In United States v. Hedgepeth, No. 04-4564 (3d Cir. January 12, 2006), the Third Circuit bestowed its approval upon a Blakely-ized indictment and special sentencing interrogatories. Subsequent to the Supreme Court's decision in Blakely v. Washington, 542 U.S. 296 (2004), but prior to United States v. Booker, 125 S.Ct. 738 (2005), the Government filed a third superseding indictment in Hedgepeth's case adding a Notice of Special Findings containing three sentencing factors.
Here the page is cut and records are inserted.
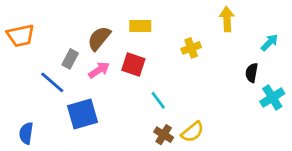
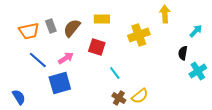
orange trapezoid: (21, 36) -> (29, 31), moved
yellow cross: (191, 48) -> (139, 35), size x1.5
gray rectangle: (70, 59) -> (51, 26), moved, turned -48
pink arrow: (99, 70) -> (66, 58), moved
blue semicircle: (26, 133) -> (19, 97), turned 140

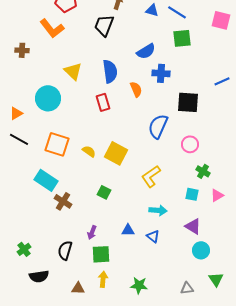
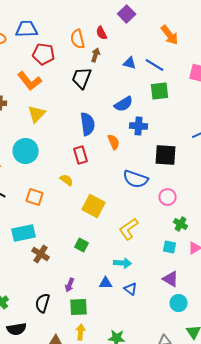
yellow triangle: (73, 71) -> (37, 114), moved, turned 30
blue semicircle: (158, 126) -> (136, 179), turned -95
orange square: (57, 144) -> (35, 197), size x0.7
yellow semicircle: (89, 151) -> (67, 180), moved
cyan rectangle: (46, 180) -> (24, 233), turned -45
cyan arrow: (158, 210) -> (123, 263), moved

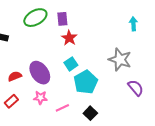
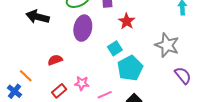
red star: (69, 38) -> (127, 21), moved
purple ellipse: (40, 73) -> (83, 28), moved, turned 45
red rectangle: (11, 101) -> (59, 91), moved

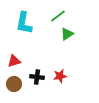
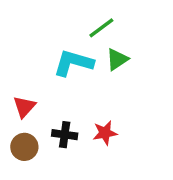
cyan L-shape: (24, 23) -> (73, 63), moved, turned 95
red triangle: (14, 61) -> (24, 107), turned -32

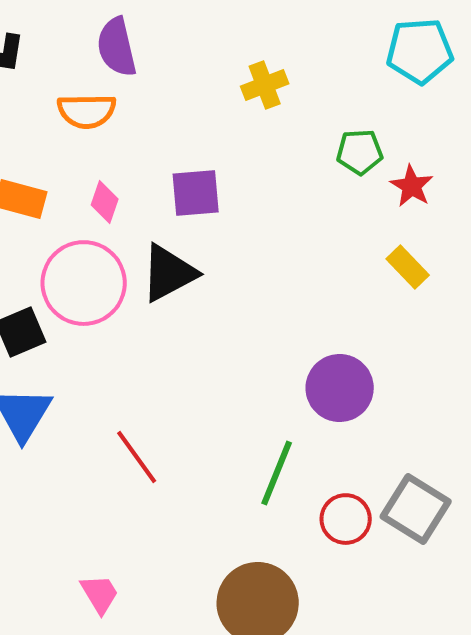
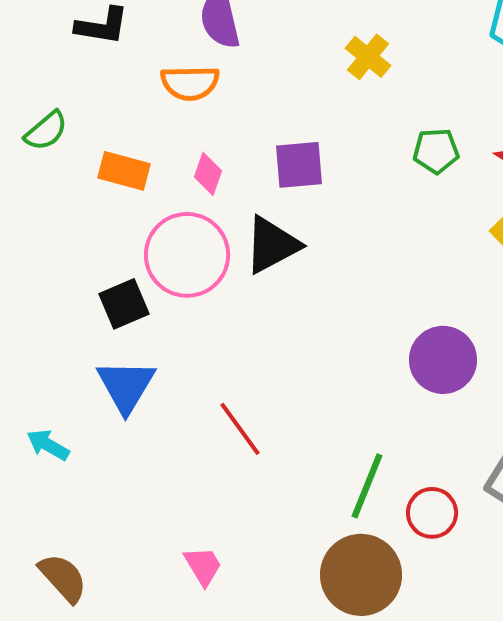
yellow cross: (265, 85) -> (368, 57), turned -30
green pentagon: (360, 152) -> (436, 151), moved
green line: (277, 473) -> (367, 486), moved
red circle: (346, 519) -> (432, 513), moved

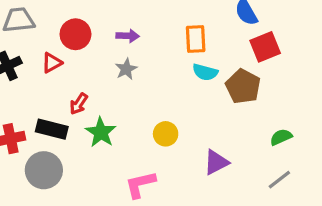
The district court denied Hedgepeth's motion to strike the sentencing factors as surplusage and permitted a special verdict form to be submitted to the jury that included the three sentencing factors.
On appeal, the Third Circuit first clarified the standard for striking surplusage, holding that a court may strike surplusage from an indictment or information upon a defendant's timely motion only when the surplusage is both irrelevant (or immaterial) and prejudicial. Here, because the indictment was never revealed to the jury, there could be no prejudice. Accordingly, the Court affirmed the district court's decision denying Hedgepeth's motion to strike.
With regard to the special sentencing interrogatories, the Court held that special interrogatories are appropriate in the sentencing context when they are considered by the jury after a guilty verdict has been rendered. Here, the special verdict form was structured so that the jury was first instructed to determine Hedgepeth's guilt and only then move on to consideration of the related sentencing factors. The Court concluded that the structure of the special verdict form was sufficient to alleviate any danger of prejudice and affirmed the submission of the form to the jury.